9. Real Madrid 0-5 Barcelona (1973/74)
El Barça de Cruyff humilló al Madrid en su propia casa con un 0-5 que ha pasado a la historia de este deporte. El holandés, genio y figura, enmudeció un estadio merengue que sintió vergüenza.

10. Real Madrid 4-0 Barcelona: final de la Copa 1973/74
Los blancos levantaron la Copa del 74 en el Vicente Calderón. Los madridistas elevaron a las alturas un trofeo firmado en una final contra el Barça que acabó 4-0. Posiblemente, el trofeo copero que mejor le ha sentado al madridismo.

11. El 1º clásico en Liga (1929)
Barcelona-Real Madrid, el partido de los partidos, dos formas de vida y de entender el mundo. La historia oficial arrancó en 1929, cuando se disputó el primer partido de Liga entre los dos equipos. El Madrid ganó 1-2 en el campo de Les Corts.

12. Barcelona 3-5 Real Madrid (1960/61)
Un mes después de la eliminación europea, acabando el año 1960, el Real Madrid se vengó en el campeonato doméstico. Los merengues ganaron 3-5 en Barcelona y dieron un golpe en una Liga que acabaría en sus vitrinas.

13. El Barcelona, es el 1º en eliminar al Madrid en Champions (1960/61)
El equipo azulgrana fue el primer conjunto capaz de eliminar al Madrid en la Copa de Europa. Después de llevarse las cinco primeras coronas, los blancos fueron apeados tras dos choques marcados por el papel de los árbitros Mr. Ellis y Mr. Leafe.

14. Figo, enemigo culé (2000/01)
Figo cambió el Barça por el Madrid en 2000 y recibió de todo menos abrazos en su primera visita al Camp Nou con la camiseta blanca. Los azulgrana ganaron 2-0 y el portugués salió aterrado de la que fue su casa.

15. Di Stéfano, el ´´pichichi`` de los clásicos con 14 tantos
La saeta rubia, actual presidente de Honor del Real Madrid, es el máximo goleador blanco de la historia de los clásicos con 14 tantos en su haber, aunque comparte este privilegio con Raúl, quien podría superar en este partido la marca de don Alfredo.

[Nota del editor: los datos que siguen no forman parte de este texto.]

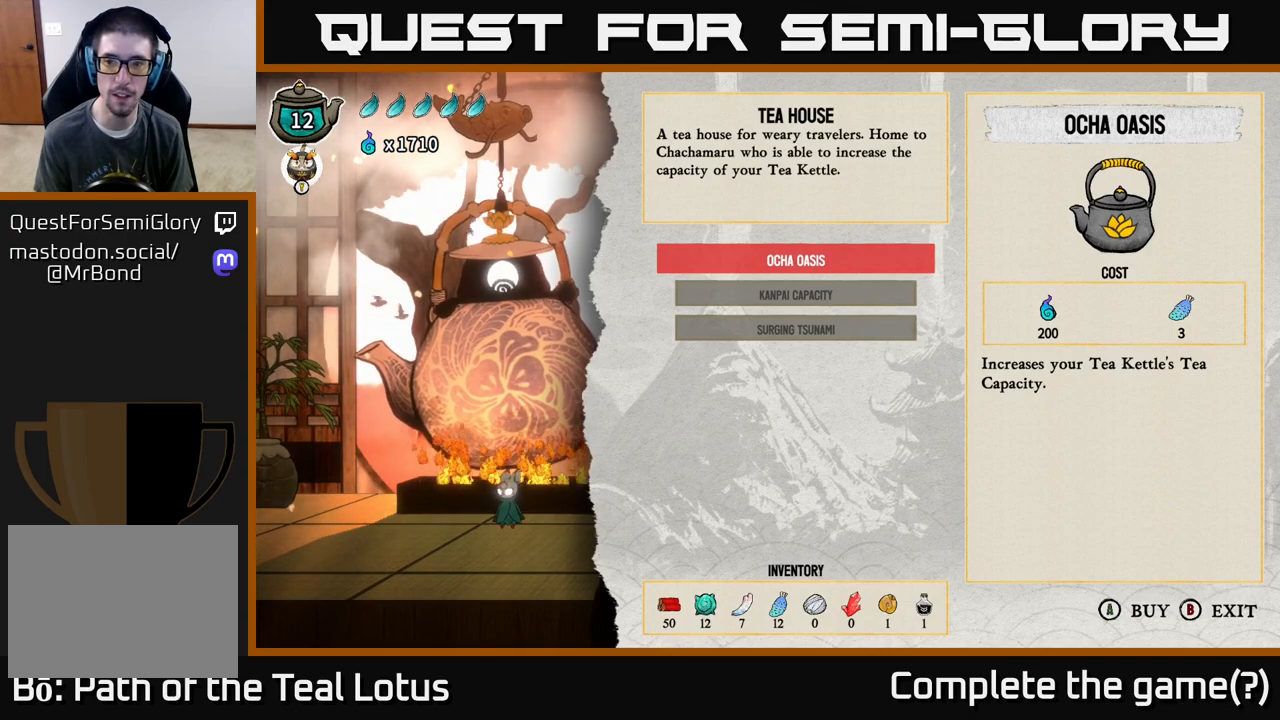
{"buttons": [], "left_stick": "center", "right_stick": "center", "events": []}
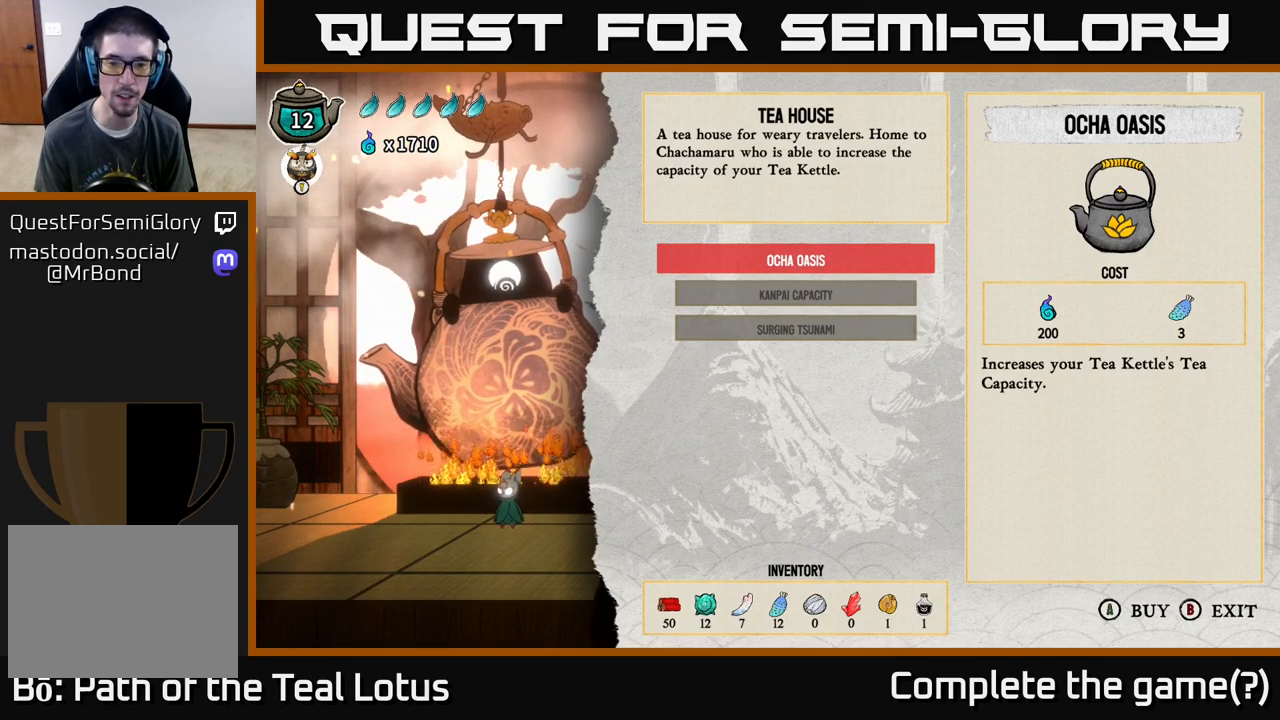
{"buttons": [], "left_stick": "center", "right_stick": "center", "events": []}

16. El pisotón de Stoichkov
El genial delantero azulgrana agredió al colegiado Urízar Azpitarte con un pisotón que ha quedado en el recuerdo. Era un clásico de 1990 y las malas pulgas del búlgaro centraron toda la atención.

17. El cochinillo
El Barça-Madrid de la temporada 2002-03 lo ensució el lamentable lanzamiento de objetos al terreno de juego. Hasta una cabeza de cochinillo cayó al verde azulgrana cuando Figo se disponía a tirar un saque de esquina.

Datos históricos
Enfrentamientos en la Liga: 160
Madrid lidera por 68 a 63. 30 Empates.

Últimos partidos:
13/diciembre/2008 Barcelona 2-0 Madrid (Etoo y Messi)
2/mayo/2009 Barcelona 6-2 Madrid (Henry (2), Puyol, Messi (2), Piqué
29/noviembre/2009 Barcelona 1-0 Madrid (Ibrahimovic)
10/abril/2010 Barcelona 2-0 Madrid (Messi, Pedro)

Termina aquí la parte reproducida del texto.